───── Dataset ─────
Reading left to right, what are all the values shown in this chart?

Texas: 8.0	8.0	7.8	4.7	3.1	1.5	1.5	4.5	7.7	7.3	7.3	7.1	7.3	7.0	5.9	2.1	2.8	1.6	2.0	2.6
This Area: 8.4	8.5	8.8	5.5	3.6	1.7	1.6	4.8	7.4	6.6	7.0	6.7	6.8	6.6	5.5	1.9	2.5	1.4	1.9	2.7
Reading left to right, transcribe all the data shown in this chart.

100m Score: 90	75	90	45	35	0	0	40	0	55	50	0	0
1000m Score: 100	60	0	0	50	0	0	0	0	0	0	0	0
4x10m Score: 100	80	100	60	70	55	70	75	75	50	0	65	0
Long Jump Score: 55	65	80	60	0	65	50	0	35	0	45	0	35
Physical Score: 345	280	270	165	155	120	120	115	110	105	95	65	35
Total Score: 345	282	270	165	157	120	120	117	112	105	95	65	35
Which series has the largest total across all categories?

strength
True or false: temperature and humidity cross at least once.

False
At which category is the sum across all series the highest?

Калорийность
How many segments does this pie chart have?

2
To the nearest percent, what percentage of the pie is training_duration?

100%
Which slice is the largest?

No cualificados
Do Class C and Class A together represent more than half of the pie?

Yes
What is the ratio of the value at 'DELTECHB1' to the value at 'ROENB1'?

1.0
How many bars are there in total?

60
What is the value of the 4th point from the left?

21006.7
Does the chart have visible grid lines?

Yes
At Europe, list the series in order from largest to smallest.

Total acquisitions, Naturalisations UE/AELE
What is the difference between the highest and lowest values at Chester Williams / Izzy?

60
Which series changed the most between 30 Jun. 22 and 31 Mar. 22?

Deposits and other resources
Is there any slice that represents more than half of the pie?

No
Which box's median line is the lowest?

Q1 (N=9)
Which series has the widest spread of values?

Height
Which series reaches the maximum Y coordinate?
─────
Work order:
Copy all of the records above verbatim, keeping every line unchanged.

Solved exercise:
Reading left to right, what are all the values shown in this chart?

Texas: 8.0	8.0	7.8	4.7	3.1	1.5	1.5	4.5	7.7	7.3	7.3	7.1	7.3	7.0	5.9	2.1	2.8	1.6	2.0	2.6
This Area: 8.4	8.5	8.8	5.5	3.6	1.7	1.6	4.8	7.4	6.6	7.0	6.7	6.8	6.6	5.5	1.9	2.5	1.4	1.9	2.7
Reading left to right, transcribe all the data shown in this chart.

100m Score: 90	75	90	45	35	0	0	40	0	55	50	0	0
1000m Score: 100	60	0	0	50	0	0	0	0	0	0	0	0
4x10m Score: 100	80	100	60	70	55	70	75	75	50	0	65	0
Long Jump Score: 55	65	80	60	0	65	50	0	35	0	45	0	35
Physical Score: 345	280	270	165	155	120	120	115	110	105	95	65	35
Total Score: 345	282	270	165	157	120	120	117	112	105	95	65	35
Which series has the largest total across all categories?

strength
True or false: temperature and humidity cross at least once.

False
At which category is the sum across all series the highest?

Калорийность
How many segments does this pie chart have?

2
To the nearest percent, what percentage of the pie is training_duration?

100%
Which slice is the largest?

No cualificados
Do Class C and Class A together represent more than half of the pie?

Yes
What is the ratio of the value at 'DELTECHB1' to the value at 'ROENB1'?

1.0
How many bars are there in total?

60
What is the value of the 4th point from the left?

21006.7
Does the chart have visible grid lines?

Yes
At Europe, list the series in order from largest to smallest.

Total acquisitions, Naturalisations UE/AELE
What is the difference between the highest and lowest values at Chester Williams / Izzy?

60
Which series changed the most between 30 Jun. 22 and 31 Mar. 22?

Deposits and other resources
Is there any slice that represents more than half of the pie?

No
Which box's median line is the lowest?

Q1 (N=9)
Which series has the widest spread of values?

Height
Which series reaches the maximum Y coordinate?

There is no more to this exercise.